In the fictional world of Caten, lower classes must cede a portion of their physical and mental will to the upper classes forming a pyramid structure (the Hierarchy) wherein the higher classes are few but powerful due to the number of people below them who give their their Will. The story’s young hero Vis Tellimus has refused to cede his will and is adopted by a Quintus (fifth level) man who sends him to the Catenan Academy to compete with the students and earn top placement in the Hierarchy’s structure while uncovering a pagan-kind-of-bloody mystery that might have killed the Quintus’ brother.

Vis Tellimus’ past plays a huge role in his actions as he’s actually the prince of a former kingdom which was obliterated by the upper class of this ‘pyramid scheme’ of a society. Pun intended. None of this is kept secret from the reader. While navigating the favours of the Hierachy, Vis wants to rise the ranks to avenge his family’s murder and his kingdom’s destruction. On the other hand, the student tests being conducted at the Academy are eerie and deadly to say the least. Vis has to survive them to stay alive and meet his goal.

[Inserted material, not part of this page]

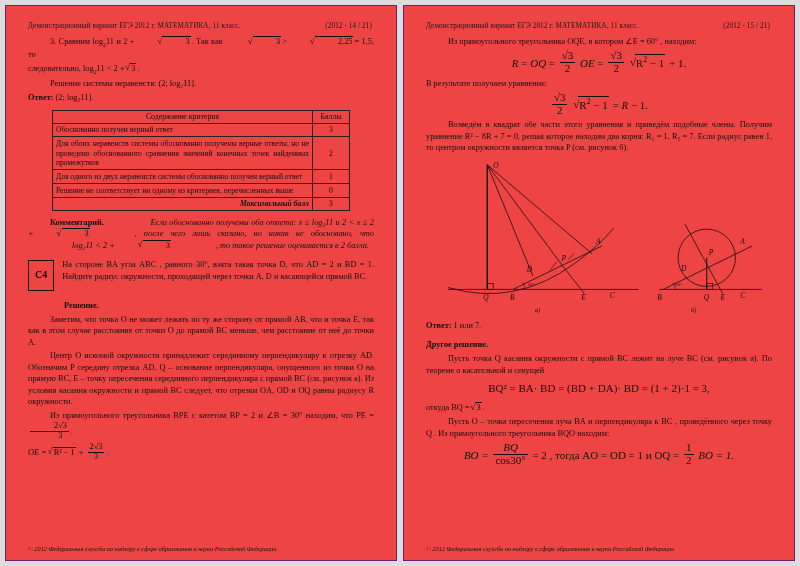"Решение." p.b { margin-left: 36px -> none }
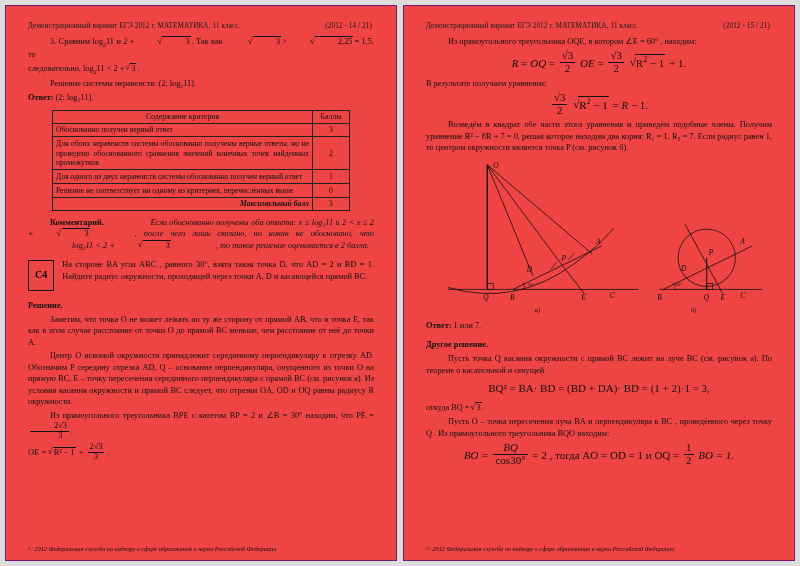"Заметим, что точка O не" p.ind { order: before "Центр O искомой окружности принадлежит" -> after "Центр O искомой окружности принадлежит" }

The world building in the book takes a huge chunk of time. However, it is quite readable. Towards the end, there is a hint of a new kind of interpretation of events, which act as a cliffhanger for the second book The Strength of the Few. The society of Caten tackles the themes of how many people tend to uphold evil structures by simply conceding to those wealthier or more powerful. It also describes the colonisation and genocide of people by supremacists, and the existence of revolutionaries looking to change societal structures. All in all, while this may seem like some young prince hiding his identity and goes to a school to avenge his family, but the themes are quite serious, and some rites are macabre.

Reading this book was a strange, uncomfortable, yet compelling experience. It reflects the world we live in, and then suddenly becomes wildly uncomfortable in its religious rites and mysteries. All in all, it kept me going.

The second book in this Licanius Trilogy comes out on 11 November ’25. I look forward to reading it.